To try and distinguish something intentionally caused using hypnosis from anything else, these are immediate red flags:

  • Do you ever hear something that seems to have been interpreted literally instead of how it was intended?
    • Example:  Hearing words spoken instead of what the words (given as suggestions) described:
      • You might hear insults or taunts that usually end with the sound of laughter but one time might end with a description of laughter instead of the laughter itself: the words "triumphant laughter" are heard instead of voices laughing in triumph.
    • If this should ever happen unexpectedly, it's hypnosis.
  • Do you ever get tired mentally and notice what you're hearing seems to be off in it's timing?
    • Example: Hearing one voice begin talking before the current one finishes but there's no reaction to the interruption.
    • If this only happens when you're mentally tired (maybe at the end of the day), it's hypnosis.
  • Does repeating a words, phrase, or statement in your head that seemed to precede (trigger) hearing a voice respond cause it to occur again?
    • Example: If hearing something prompted you to say "You're not real" and you said or thought it then heard a response 'I'm as real as you're gonna get', try saying it in your head to trigger it again.
    • If you can hear the response even 1 additional time, it's hypnosis.
  • Do you ever experience something best described as a "shift in awareness" that brings an object or to mind briefly, then later causes something to be heard when you become aware of the object again?
    • Example: You're sitting down and your mind briefly becomes aware of your feet for no discernable reason.  Then within a few minutes you become aware you're still wearing shoes and after taking them off here the phrase 'now doesn't that feel better?'
  • Do you ever hear the following things as part of a larger phrase or statement said by a voice?
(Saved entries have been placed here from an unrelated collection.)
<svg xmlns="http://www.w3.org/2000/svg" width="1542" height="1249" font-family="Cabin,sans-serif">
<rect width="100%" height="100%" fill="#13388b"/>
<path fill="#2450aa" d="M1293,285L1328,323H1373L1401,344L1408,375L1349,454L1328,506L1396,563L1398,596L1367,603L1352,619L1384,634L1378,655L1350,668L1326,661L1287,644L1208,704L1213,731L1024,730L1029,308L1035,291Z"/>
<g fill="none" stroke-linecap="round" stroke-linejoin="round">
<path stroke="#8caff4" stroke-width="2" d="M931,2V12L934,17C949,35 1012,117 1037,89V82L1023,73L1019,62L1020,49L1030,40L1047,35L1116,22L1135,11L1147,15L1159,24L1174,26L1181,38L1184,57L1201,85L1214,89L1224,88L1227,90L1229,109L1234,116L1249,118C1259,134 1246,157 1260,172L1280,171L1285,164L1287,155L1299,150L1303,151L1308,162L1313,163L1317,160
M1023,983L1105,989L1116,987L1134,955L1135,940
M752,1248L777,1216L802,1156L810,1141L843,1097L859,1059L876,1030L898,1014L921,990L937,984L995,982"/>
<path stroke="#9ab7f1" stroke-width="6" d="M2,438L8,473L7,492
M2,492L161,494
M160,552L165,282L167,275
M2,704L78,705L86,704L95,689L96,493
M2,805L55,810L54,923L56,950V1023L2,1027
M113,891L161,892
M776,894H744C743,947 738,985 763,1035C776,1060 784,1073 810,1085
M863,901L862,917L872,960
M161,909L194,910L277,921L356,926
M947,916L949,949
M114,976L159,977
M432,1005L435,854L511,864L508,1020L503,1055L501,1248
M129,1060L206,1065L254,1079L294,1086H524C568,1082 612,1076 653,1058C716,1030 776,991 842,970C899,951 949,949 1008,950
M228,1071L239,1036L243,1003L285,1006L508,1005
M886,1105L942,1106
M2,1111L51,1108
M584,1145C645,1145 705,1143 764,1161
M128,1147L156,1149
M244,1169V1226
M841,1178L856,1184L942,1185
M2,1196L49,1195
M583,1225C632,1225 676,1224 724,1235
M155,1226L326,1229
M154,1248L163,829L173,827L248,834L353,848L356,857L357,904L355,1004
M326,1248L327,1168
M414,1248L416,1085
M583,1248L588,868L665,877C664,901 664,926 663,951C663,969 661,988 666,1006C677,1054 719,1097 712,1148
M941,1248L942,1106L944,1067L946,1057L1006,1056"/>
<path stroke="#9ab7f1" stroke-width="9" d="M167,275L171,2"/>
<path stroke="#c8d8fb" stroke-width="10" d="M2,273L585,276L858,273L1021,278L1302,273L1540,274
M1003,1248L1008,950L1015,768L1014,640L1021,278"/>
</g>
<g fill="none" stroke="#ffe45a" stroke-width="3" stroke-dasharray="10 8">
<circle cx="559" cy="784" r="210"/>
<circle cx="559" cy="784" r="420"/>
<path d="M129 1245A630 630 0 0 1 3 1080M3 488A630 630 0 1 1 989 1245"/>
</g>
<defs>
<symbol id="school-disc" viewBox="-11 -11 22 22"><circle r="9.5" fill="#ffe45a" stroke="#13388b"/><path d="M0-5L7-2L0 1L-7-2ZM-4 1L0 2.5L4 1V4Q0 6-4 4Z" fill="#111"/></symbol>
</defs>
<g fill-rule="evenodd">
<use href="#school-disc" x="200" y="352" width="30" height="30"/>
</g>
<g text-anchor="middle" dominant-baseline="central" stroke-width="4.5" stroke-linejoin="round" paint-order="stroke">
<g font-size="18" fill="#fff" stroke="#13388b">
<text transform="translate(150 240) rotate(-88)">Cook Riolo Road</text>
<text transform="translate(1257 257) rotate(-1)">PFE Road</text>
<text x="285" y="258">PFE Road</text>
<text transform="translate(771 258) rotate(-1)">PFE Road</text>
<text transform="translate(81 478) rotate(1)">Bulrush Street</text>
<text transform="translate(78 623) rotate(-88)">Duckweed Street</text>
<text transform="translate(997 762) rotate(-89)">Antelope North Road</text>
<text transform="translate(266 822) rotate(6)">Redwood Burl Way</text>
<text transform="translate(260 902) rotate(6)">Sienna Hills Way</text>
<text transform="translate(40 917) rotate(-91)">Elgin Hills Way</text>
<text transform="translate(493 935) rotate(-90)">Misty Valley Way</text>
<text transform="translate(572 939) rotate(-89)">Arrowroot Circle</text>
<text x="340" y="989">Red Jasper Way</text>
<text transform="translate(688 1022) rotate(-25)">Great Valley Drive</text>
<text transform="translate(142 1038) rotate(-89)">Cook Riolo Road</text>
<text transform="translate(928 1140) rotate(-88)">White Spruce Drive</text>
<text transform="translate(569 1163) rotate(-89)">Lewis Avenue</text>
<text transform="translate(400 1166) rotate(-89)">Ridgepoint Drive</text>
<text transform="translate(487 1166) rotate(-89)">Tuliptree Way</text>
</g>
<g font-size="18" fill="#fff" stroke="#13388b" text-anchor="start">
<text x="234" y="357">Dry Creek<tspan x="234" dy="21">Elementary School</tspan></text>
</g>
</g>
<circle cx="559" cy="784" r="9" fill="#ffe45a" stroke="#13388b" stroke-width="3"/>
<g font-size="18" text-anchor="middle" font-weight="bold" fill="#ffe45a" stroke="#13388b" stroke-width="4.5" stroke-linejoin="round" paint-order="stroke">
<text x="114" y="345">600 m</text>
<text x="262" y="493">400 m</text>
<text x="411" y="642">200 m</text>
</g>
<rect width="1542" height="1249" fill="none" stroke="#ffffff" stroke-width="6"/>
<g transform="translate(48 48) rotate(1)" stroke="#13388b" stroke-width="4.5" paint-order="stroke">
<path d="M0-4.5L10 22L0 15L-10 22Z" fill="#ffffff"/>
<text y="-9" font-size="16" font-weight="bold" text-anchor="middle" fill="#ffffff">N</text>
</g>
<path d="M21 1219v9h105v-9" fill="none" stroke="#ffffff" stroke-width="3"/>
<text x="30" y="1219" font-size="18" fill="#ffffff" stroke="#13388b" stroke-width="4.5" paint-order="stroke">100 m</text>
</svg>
If there's a brief pause right before each like the voice is trying to remember them it could be your own awareness filling them in.  If the pause is consistently present (or ever present when the voice must have read your thoughts), it's hypnosis.
    • Your own name
    • Names of people you know
    • Something you just read to yourself
    • Something you were just thinking about
    • Something you were planning to do
  • This one might not be universal, but did you "stumble" on a phrase that turns off what you hear for some period of time?
    • Schizophrenia (outside of it being an intentional result of hypnosis) shouldn't have an ON/OFF switch like that.
    • If you've found a phrase that can do this, it's hypnosis.

When none of these red flags are present, wait until a time you're mentally tired (or exhausted) and see if they happen then.  Once the mind gets tired (even the unconscious part) following suggestions that were given as hypnosis can get more difficult.  Especially complicated suggestions.